The storyline and outfits of Mina Harker (League of Extraordinary Gentlemen)
We are introduced to Mina as a proper Victorian lady, polite and well dressed, who has been widowed for many years. (Please see the image descriptions for more details about her appearance.)
When the group meets with her former lover Dorian Gray in an attempt to recruit him, Mina learns about his immortality for the first time. This is demonstrated by her surprise when Quartermain corrects her assumption by saying, "Quite the reverse. It was Gray visiting Eton...and I was the boy."
During the fight with the Fantom's men, Mina witnesses his invulnerability when she cries out for him upon seeing him shot, but he is unharmed.
When the fight is over, a survivor threatens Mina with a knife to her neck. Revealing that she is a vampire, she brutally kills him.
Afterwards, she holds up a compact mirror. Vampires often don't have reflections and, since she is angling the mirror away from herself and Sawyer points out that she missed some blood, it is possible that she isn't looking at herself. She's looking at the others to see how they react to something she's kept so tightly under wraps for so long.
She puts her hair back up, wipes away the last spots of blood and politely comments, "excuse me", as if trying to return to the image of propriety, despite what they have just seen.
Although her display shocked the team, their reactions range from impressed (Nemo) to forced nonchalance (Sawyer) and curiosity (Skinner). Dorian claims this discovery is enough to renew his interest in joining the League - or rather, he's pretending it is new information for him since, as far as Mina is aware, he didn't know.
Aboard the Nautilus, Mina's appearance is slightly more relaxed.
When she and Dorian get some time alone, he tells her about the painting that ages instead of him and she asks when he last saw it. Having finally found someone like herself, and not just anybody but her ex she still has feelings for, she wants to know how long he's been alive.
Dorian offers her a nightcap and, when the glass breaks, she licks the blood off her fingers. For once she doesn't need to hide part of herself and this freedom adds to the eroticism of the moment for her.
When they arrive in Venice, Mina has both literally and metaphorically let her hair down, and is wearing a looser outfit.

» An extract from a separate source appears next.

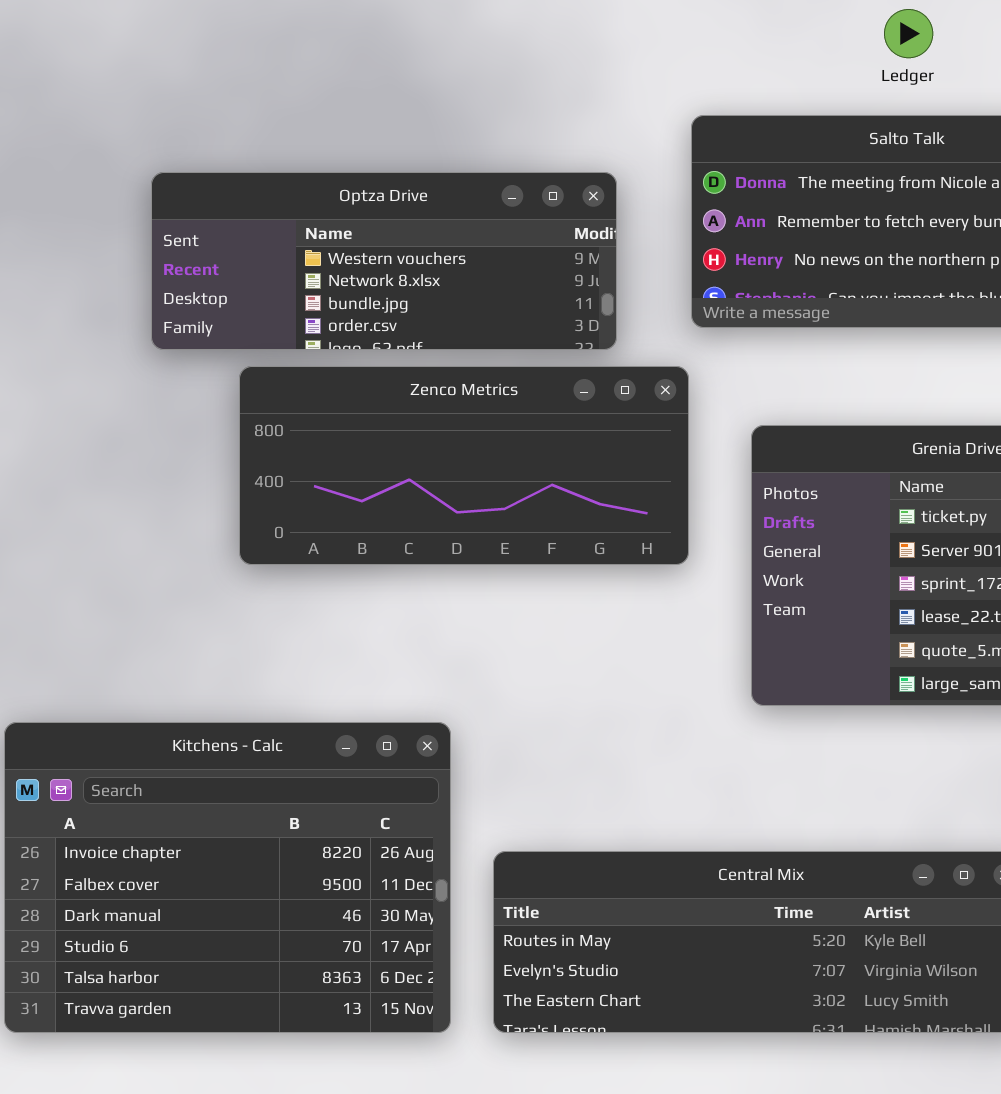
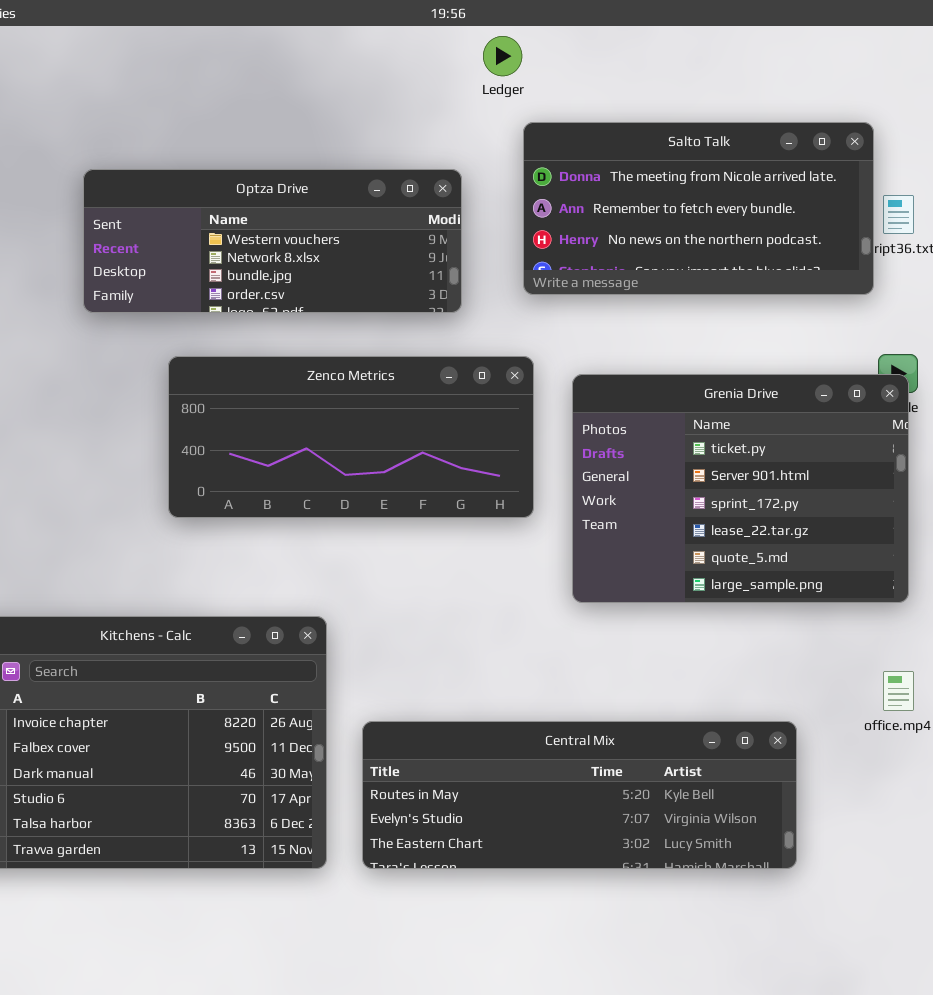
Ledger: [884,9,933,58] -> [483,36,522,76], moved
Zenco Metrics: [239,366,689,565] -> [168,356,534,518], moved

During the chase, she does not hesitate to use the full range of her powers in front of her teammates, including transforming into a swarm of bats and climbing up the side of a building. Also in this scene, Quartermain declares that "the vampire lady has us covered!" which indicates he has moved past both his assumption that she is nothing but a distraction and his disapproval of her unladylike conduct.
Upon learning Dorian is the mole, Mina is furious and insists on killing him herself. ("Not Gray. He's lived long enough.") It is worth noting that the two of them were the only characters on first-name terms, but now she uses his surname.
Before the team go their separate ways for the final fight, they stack their hands on top of each other. Like Sawyer says in a deleted scene, M may have brought them together under false pretenses, but that was his mistake - bringing them together.
Mina is pre-emptively in her full vampire form. After keeping her powers secret or only using them for self-defense in the heat of the moment, she arrives ready to use them for premeditated murder. And during this fight, she doesn't hold back. She gives in completely to the vampiric nature she spent so long hiding. She uses all of her speed and agility, aiming for fatal strikes, and even tells Dorian, "Do you realize what you've done? What you've let out of me?"
Mina kills the one person who understood her experiences, who she wouldn't have outlived. And as he crumbles, she sees a reflection of what might one day happen to her if all the years she's lived, everything she's done, catches up with her.
At Quartermain's funeral, Mina is once again wearing her hat and veil. But this time, she is surrounded by people who know and accept her true self, even if they can't understand what it's like to be immortal. In response to Nemo saying he's done hiding and they are welcome to see the new century with him, she comments, "We've all been hiding in one form or another," using past tense, and follows him to the Nautilus.